Prompt. Show all lines from the material that carry the word "Medical".

Given records.

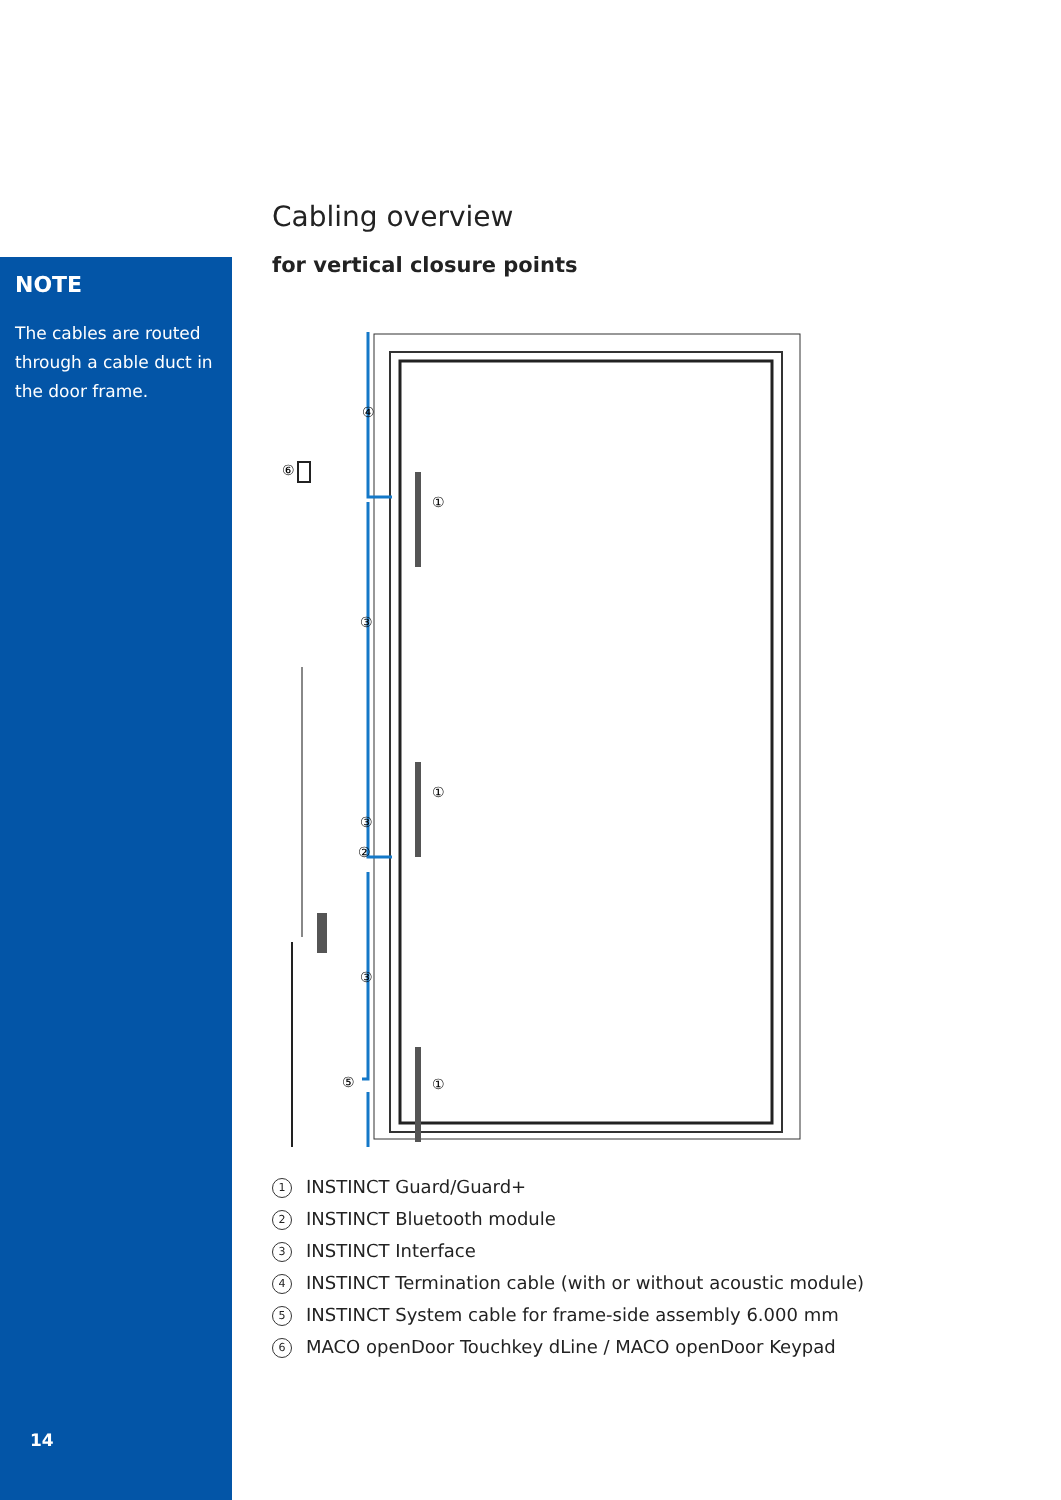NOTE
The cables are routed through a cable duct in the door frame.
14
Cabling overview
for vertical closure points
④
①
⑥
③
①
③
②
③
⑤
①
1 INSTINCT Guard/Guard+
2 INSTINCT Bluetooth module
3 INSTINCT Interface
4 INSTINCT Termination cable (with or without acoustic module)
5 INSTINCT System cable for frame-side assembly 6.000 mm
6 MACO openDoor Touchkey dLine / MACO openDoor Keypad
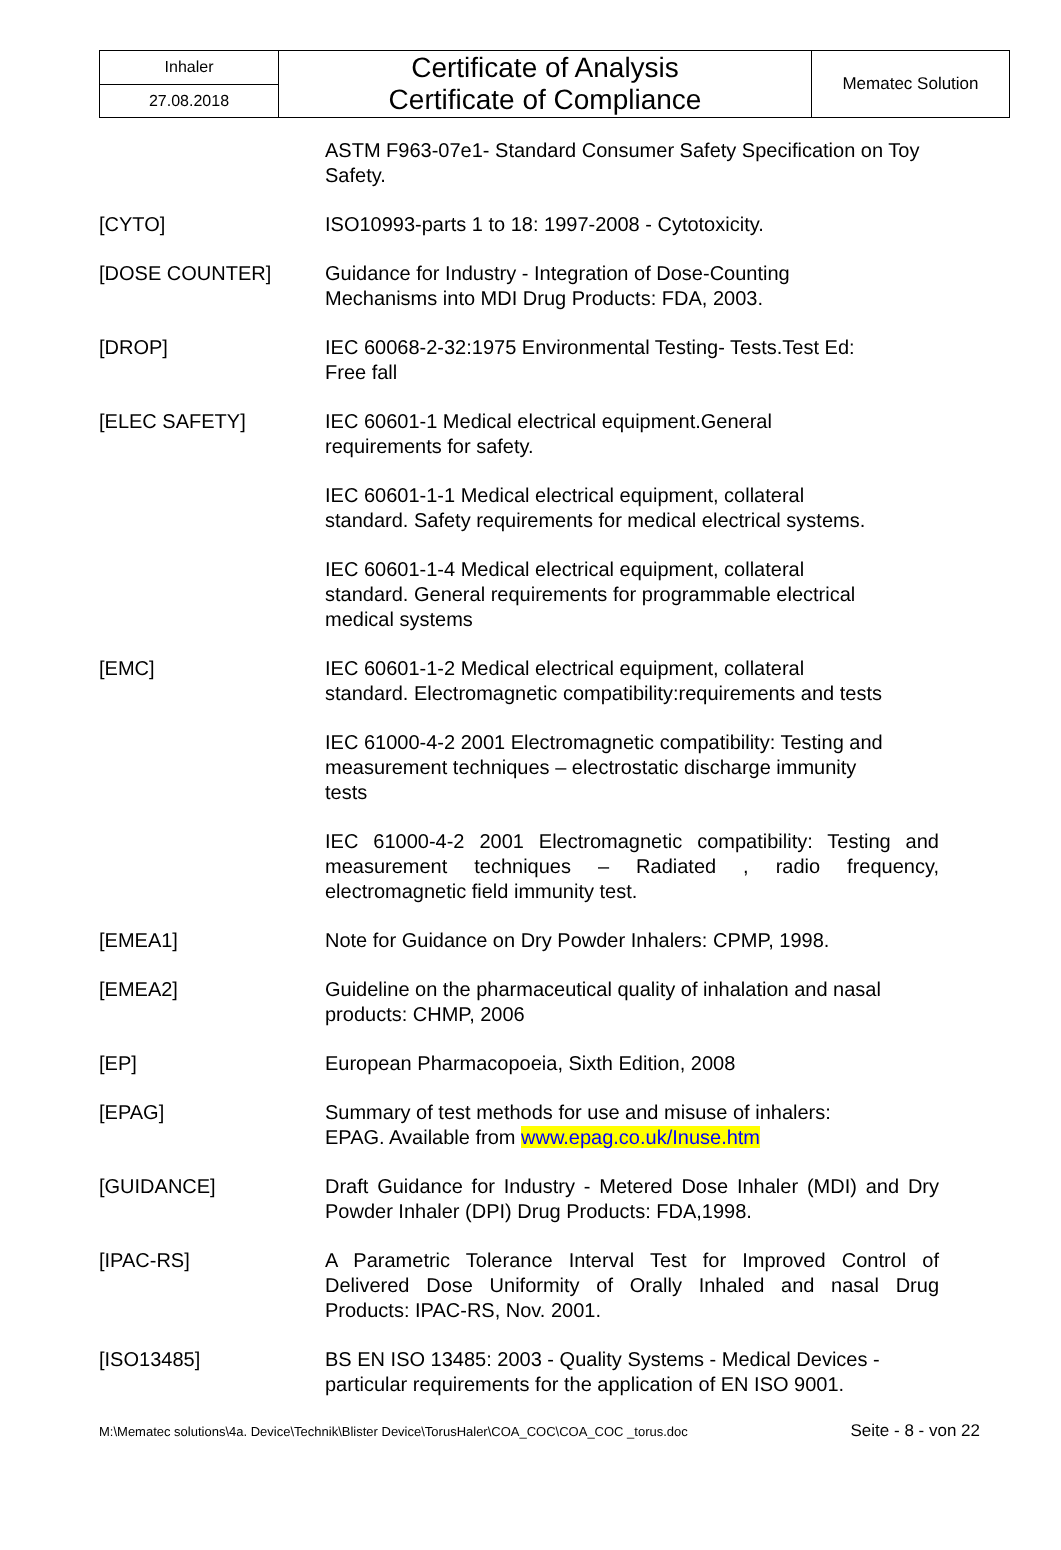| Inhaler | Certificate of Analysis Certificate of Compliance | Mematec Solution |
| 27.08.2018 | | |
| | ASTM F963-07e1- Standard Consumer Safety Specification on Toy Safety. |
| [CYTO] | ISO10993-parts 1 to 18: 1997-2008 - Cytotoxicity. |
| [DOSE COUNTER] | Guidance for Industry - Integration of Dose-Counting Mechanisms into MDI Drug Products: FDA, 2003. |
| [DROP] | IEC 60068-2-32:1975 Environmental Testing- Tests.Test Ed: Free fall |
| [ELEC SAFETY] | IEC 60601-1 Medical electrical equipment.General requirements for safety. |
| | IEC 60601-1-1 Medical electrical equipment, collateral standard. Safety requirements for medical electrical systems. |
| | IEC 60601-1-4 Medical electrical equipment, collateral standard. General requirements for programmable electrical medical systems |
| [EMC] | IEC 60601-1-2 Medical electrical equipment, collateral standard. Electromagnetic compatibility:requirements and tests |
| | IEC 61000-4-2 2001 Electromagnetic compatibility: Testing and measurement techniques – electrostatic discharge immunity tests |
| | IEC 61000-4-2 2001 Electromagnetic compatibility: Testing and measurement techniques – Radiated , radio frequency, electromagnetic field immunity test. |
| [EMEA1] | Note for Guidance on Dry Powder Inhalers: CPMP, 1998. |
| [EMEA2] | Guideline on the pharmaceutical quality of inhalation and nasal products: CHMP, 2006 |
| [EP] | European Pharmacopoeia, Sixth Edition, 2008 |
| [EPAG] | Summary of test methods for use and misuse of inhalers: EPAG. Available from www.epag.co.uk/Inuse.htm |
| [GUIDANCE] | Draft Guidance for Industry - Metered Dose Inhaler (MDI) and Dry Powder Inhaler (DPI) Drug Products: FDA,1998. |
| [IPAC-RS] | A Parametric Tolerance Interval Test for Improved Control of Delivered Dose Uniformity of Orally Inhaled and nasal Drug Products: IPAC-RS, Nov. 2001. |
| [ISO13485] | BS EN ISO 13485: 2003 - Quality Systems - Medical Devices - particular requirements for the application of EN ISO 9001. |
M:\Mematec solutions\4a. Device\Technik\Blister Device\TorusHaler\COA_COC\COA_COC _torus.doc Seite - 8 - von 22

Final answer.
| [ELEC SAFETY] | IEC 60601-1 Medical electrical equipment.General requirements for safety. |
| | IEC 60601-1-1 Medical electrical equipment, collateral standard. Safety requirements for medical electrical systems. |
| | IEC 60601-1-4 Medical electrical equipment, collateral standard. General requirements for programmable electrical medical systems |
| [EMC] | IEC 60601-1-2 Medical electrical equipment, collateral standard. Electromagnetic compatibility:requirements and tests |
| [ISO13485] | BS EN ISO 13485: 2003 - Quality Systems - Medical Devices - particular requirements for the application of EN ISO 9001. |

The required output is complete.